The budget reflects a $5.1 million increase, or 1.7 percent, more than this year. Richmond said state funding is expected to increase only $70,900 and the county request is estimated at $5.4 million, or 3.7 percent. The county and state totals are preliminary estimates, and Richmond said he knows "we are facing the most austere and difficult times in well over a decade."
Richmond said the fiscal year 2010 budget is tight, and only includes increases for mandatory costs. "Since state funding has essentially evaporated in 2010, we will rely to a greater degree on funding from the Charles County Commissioners to prevent deep cuts from being made to the education budget," Richmond said. Negotiated items, such as employee wage increases, are on hold until the school system receives better funding estimates. Mandatory costs include health insurance increases, transportation contract increases including bus replacements and additional buses, and utility and service contract increases.
"We have endured several rounds of budget cuts already and expect more to be imposed in the coming weeks
We have taken a number of steps to create savings by holding positions open, deferring purchases of technology and other equipment, and cutting back discretionary spending as it relates to food, travel and staff development. These actions have been taken to cushion the impacts of past and anticipated future cuts," Richmond said.
Paul Balides, assistant superintendent of budget and finance, cautioned the Board that the funding estimates are not final and are based on data from the Maryland State Department of Education, which may likely be reduced. Balides added that there are caveats with respect to the school system's estimates, including a $3.5 million decrease if the geographic cost of education index (GCEI) is cut, additional reductions due to an accounting error by the state, and transferring state retirement costs back to the county.
County revenues, Balides said, are not confirmed. The budget includes the base budget provided by the county this school year plus an incremental increase above the maintenance of effort level. "It is unlikely that we will know the level of county funding until late spring," Balides said.
The largest cost increase is expected in health insurance. The budgeted $3.7 million increase is based on estimates from CareFirst. Last year, the school system raised prescription co-payments and made other changes to curtail health insurance cost increases. Health care is a negotiated benefit with the unions and any changes must be made by mutual agreement.

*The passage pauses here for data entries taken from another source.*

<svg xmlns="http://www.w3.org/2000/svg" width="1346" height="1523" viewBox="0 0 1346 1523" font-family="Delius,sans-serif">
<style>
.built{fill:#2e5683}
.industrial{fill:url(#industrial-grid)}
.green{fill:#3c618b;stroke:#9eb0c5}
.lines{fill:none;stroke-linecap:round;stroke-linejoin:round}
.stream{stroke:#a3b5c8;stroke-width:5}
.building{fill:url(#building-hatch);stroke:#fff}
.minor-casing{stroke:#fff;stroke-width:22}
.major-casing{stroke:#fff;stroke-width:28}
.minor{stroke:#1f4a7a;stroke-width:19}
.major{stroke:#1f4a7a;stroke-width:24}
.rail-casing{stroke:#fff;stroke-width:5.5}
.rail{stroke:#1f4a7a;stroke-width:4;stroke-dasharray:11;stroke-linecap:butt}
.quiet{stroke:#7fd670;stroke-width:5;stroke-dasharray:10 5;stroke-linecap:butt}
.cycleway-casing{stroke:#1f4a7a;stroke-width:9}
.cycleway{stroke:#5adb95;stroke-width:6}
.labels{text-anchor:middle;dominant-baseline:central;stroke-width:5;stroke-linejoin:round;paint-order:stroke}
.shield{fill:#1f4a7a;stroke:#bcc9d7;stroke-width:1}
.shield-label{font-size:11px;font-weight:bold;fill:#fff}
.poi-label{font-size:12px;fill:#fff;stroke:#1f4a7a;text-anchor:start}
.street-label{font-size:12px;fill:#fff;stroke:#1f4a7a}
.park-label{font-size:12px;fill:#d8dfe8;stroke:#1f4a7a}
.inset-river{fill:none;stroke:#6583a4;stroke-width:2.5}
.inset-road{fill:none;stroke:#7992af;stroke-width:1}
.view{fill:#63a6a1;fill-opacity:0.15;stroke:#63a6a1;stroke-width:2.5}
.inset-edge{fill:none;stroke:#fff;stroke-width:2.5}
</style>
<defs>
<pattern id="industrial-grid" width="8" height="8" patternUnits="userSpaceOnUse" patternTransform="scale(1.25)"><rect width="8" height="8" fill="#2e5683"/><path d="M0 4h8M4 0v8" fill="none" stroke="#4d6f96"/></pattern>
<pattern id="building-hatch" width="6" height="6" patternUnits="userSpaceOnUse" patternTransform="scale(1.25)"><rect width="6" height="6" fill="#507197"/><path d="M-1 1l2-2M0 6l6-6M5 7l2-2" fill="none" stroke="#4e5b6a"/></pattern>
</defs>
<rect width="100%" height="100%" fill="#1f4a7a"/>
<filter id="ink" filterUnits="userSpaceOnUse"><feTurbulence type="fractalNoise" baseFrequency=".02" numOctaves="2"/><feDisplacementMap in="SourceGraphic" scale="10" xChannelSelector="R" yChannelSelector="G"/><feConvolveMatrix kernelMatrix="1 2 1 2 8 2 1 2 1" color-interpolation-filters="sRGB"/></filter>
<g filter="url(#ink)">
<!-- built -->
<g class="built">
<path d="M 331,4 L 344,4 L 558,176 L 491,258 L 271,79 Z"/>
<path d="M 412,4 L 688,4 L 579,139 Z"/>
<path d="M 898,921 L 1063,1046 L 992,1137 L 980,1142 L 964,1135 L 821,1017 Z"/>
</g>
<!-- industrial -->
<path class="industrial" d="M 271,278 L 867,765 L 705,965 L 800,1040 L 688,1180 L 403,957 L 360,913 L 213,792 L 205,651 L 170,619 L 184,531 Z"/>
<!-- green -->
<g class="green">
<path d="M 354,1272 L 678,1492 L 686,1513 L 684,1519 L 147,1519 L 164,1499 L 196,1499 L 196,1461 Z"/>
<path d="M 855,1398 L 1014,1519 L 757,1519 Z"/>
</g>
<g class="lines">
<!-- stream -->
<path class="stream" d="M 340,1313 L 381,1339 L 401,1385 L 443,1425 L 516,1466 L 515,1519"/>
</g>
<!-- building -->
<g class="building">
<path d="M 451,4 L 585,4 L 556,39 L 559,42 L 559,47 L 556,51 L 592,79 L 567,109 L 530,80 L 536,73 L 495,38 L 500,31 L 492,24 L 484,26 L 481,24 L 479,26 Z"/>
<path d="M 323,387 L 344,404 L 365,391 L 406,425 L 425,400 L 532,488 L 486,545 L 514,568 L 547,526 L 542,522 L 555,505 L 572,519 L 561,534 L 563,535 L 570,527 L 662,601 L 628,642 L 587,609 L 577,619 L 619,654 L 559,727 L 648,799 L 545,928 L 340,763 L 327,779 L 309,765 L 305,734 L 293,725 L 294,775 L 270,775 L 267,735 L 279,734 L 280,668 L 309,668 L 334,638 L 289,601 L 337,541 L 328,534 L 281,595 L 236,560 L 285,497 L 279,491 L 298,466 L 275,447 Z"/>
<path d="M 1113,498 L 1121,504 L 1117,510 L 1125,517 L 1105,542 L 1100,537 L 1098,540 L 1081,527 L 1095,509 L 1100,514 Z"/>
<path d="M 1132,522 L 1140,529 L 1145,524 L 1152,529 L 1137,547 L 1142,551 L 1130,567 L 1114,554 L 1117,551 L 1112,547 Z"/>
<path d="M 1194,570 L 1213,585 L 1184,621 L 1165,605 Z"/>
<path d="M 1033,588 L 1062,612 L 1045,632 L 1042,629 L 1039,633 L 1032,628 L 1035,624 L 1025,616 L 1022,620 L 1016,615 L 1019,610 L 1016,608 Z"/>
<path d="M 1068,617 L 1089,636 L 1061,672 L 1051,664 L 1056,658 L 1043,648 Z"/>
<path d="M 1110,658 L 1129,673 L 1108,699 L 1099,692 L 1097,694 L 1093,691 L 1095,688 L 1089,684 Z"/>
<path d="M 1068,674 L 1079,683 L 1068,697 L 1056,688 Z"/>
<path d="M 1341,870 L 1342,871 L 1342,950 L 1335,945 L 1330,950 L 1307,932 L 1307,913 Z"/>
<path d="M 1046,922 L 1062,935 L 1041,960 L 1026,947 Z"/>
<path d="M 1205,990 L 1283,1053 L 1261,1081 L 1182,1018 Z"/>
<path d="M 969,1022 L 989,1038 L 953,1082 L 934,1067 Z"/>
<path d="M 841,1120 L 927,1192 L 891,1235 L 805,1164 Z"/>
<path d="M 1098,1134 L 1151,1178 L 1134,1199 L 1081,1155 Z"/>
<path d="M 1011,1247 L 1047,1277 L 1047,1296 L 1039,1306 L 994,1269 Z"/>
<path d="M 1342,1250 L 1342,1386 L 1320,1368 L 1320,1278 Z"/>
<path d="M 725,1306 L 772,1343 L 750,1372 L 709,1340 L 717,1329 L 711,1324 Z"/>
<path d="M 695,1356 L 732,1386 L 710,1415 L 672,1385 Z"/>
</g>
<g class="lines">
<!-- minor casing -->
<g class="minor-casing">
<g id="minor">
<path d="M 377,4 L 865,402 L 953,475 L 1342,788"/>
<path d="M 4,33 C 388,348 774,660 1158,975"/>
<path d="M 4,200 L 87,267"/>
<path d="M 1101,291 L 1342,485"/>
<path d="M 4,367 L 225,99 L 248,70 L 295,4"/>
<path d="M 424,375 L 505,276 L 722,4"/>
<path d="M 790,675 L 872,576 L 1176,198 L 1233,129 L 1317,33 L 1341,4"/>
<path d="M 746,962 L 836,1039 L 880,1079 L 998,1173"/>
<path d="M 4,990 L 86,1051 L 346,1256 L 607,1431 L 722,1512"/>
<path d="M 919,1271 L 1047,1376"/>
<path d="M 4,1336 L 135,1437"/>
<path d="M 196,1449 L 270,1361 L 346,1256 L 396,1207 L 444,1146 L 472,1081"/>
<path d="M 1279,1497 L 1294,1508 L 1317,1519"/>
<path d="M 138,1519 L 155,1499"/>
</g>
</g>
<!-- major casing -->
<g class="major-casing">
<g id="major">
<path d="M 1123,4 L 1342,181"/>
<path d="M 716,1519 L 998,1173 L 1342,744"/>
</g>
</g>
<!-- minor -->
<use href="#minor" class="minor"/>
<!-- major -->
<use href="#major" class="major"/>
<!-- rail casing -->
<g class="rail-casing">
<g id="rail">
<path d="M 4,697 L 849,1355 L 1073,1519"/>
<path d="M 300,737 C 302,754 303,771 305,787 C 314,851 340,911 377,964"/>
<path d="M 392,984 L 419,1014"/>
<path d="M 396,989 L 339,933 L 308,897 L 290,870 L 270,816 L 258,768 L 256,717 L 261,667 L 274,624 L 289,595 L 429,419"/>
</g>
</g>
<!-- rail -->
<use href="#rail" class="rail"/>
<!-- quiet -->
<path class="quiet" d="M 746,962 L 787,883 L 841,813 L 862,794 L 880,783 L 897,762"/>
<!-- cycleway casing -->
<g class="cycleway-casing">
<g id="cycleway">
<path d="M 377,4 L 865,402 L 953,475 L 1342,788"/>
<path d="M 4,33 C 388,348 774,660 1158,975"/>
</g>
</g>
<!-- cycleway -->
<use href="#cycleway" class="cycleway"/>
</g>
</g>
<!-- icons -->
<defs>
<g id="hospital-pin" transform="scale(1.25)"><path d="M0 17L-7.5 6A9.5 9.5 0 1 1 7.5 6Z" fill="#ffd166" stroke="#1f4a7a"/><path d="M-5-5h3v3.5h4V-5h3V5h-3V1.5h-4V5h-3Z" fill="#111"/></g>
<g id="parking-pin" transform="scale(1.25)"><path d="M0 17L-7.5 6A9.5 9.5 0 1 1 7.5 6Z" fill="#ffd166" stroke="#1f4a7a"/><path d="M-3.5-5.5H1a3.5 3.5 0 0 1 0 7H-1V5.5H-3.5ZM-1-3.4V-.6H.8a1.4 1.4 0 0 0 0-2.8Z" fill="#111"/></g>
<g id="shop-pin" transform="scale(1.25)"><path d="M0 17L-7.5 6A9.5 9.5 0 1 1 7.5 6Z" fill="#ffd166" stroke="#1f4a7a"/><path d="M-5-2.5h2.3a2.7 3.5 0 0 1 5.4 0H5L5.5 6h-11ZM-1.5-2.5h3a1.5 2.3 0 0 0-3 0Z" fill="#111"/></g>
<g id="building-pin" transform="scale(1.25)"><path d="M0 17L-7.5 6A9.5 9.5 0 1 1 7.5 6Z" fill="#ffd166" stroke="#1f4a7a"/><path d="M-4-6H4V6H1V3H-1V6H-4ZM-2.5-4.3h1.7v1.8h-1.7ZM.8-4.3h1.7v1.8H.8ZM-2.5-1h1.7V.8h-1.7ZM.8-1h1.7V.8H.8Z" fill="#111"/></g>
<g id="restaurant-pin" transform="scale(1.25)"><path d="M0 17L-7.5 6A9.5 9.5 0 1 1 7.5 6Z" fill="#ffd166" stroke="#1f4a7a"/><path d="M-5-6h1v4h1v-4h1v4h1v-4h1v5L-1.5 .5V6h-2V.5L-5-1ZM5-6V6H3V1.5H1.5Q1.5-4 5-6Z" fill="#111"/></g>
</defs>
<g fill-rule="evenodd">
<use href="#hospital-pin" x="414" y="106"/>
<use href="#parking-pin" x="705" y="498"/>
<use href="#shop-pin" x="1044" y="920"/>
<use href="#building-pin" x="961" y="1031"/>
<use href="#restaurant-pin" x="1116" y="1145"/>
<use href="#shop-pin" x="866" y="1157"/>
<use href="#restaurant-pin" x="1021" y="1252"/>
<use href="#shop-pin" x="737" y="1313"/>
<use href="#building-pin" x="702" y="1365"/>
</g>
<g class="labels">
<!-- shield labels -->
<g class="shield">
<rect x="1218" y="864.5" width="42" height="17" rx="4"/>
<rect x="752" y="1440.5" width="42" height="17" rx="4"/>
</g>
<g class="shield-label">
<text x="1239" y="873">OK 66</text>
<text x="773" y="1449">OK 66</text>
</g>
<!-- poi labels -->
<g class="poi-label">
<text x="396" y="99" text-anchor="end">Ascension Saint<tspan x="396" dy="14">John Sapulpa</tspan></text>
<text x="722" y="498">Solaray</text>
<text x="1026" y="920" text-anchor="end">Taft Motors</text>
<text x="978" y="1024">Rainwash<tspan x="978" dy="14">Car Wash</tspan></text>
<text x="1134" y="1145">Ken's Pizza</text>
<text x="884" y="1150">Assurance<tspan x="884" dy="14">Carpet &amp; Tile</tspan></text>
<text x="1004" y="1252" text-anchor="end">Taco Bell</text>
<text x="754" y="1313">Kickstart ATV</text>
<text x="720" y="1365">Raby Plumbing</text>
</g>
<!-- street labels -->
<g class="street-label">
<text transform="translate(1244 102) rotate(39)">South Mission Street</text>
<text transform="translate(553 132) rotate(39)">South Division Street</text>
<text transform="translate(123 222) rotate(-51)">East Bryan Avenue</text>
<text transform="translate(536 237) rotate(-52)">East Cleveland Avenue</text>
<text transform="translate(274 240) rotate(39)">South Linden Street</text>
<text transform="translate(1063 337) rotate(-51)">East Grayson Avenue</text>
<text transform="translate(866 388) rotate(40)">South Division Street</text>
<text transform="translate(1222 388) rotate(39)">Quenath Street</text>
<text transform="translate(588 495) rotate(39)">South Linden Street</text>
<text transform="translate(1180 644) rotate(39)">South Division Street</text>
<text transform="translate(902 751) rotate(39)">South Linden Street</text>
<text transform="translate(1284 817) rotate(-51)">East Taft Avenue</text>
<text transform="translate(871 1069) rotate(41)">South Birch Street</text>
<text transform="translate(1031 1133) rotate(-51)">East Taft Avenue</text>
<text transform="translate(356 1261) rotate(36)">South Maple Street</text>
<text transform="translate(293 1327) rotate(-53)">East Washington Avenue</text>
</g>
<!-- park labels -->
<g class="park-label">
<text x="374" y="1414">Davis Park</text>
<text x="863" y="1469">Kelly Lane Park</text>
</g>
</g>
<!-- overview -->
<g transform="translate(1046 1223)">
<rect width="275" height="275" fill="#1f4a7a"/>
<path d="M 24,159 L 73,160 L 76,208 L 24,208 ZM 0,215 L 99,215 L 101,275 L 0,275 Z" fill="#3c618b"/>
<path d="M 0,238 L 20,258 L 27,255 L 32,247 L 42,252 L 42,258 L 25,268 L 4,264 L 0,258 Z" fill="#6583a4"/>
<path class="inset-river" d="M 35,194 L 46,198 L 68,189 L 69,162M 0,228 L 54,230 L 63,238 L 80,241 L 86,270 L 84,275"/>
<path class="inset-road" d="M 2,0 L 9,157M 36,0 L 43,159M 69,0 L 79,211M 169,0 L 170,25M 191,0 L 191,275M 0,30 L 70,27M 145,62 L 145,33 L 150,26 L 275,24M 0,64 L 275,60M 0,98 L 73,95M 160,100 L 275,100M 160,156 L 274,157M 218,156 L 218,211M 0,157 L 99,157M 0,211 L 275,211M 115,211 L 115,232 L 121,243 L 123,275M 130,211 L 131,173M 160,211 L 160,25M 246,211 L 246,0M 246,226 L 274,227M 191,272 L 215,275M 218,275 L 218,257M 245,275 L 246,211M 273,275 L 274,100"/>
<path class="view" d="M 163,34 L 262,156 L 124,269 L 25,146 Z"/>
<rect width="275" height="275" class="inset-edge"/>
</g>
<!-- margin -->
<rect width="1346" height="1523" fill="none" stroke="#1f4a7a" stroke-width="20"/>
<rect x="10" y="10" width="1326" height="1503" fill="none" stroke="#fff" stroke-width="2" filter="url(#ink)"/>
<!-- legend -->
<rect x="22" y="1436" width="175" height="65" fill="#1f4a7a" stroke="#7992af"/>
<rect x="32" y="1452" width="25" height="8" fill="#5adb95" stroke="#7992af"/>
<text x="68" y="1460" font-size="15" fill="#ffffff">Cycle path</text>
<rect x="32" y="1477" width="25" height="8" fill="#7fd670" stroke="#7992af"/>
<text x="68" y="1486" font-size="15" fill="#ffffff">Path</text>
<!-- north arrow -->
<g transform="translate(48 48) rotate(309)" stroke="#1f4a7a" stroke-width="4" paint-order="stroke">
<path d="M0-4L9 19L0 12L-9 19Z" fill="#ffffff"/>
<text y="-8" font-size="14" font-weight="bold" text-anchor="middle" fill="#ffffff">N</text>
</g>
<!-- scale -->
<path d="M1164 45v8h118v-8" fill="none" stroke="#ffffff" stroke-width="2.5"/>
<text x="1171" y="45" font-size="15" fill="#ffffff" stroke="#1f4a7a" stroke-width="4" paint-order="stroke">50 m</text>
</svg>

Of particular concern, Richmond said, are the issues and proposals that may be considered in Annapolis during this legislative session. Possible actions include:
-- reducing or eliminating GCEI funding;
-- requiring local jurisdictions to fund part or all of teacher retirement costs;
-- imposing additional unfunded mandates;
-- waiving maintenance of effort requirements; and
-- not fully addressing the impact of the state accounting error, which may negatively impact all but Montgomery County next year.
Richmond reiterated his focus on student achievement and said, "We have made great progress over the years and I do not want to see our efforts stalled or reversed. I am confident that our staff will continue to be our greatest resource, and we will make our final recommendations in the best interest of both staff and students," Richmond said.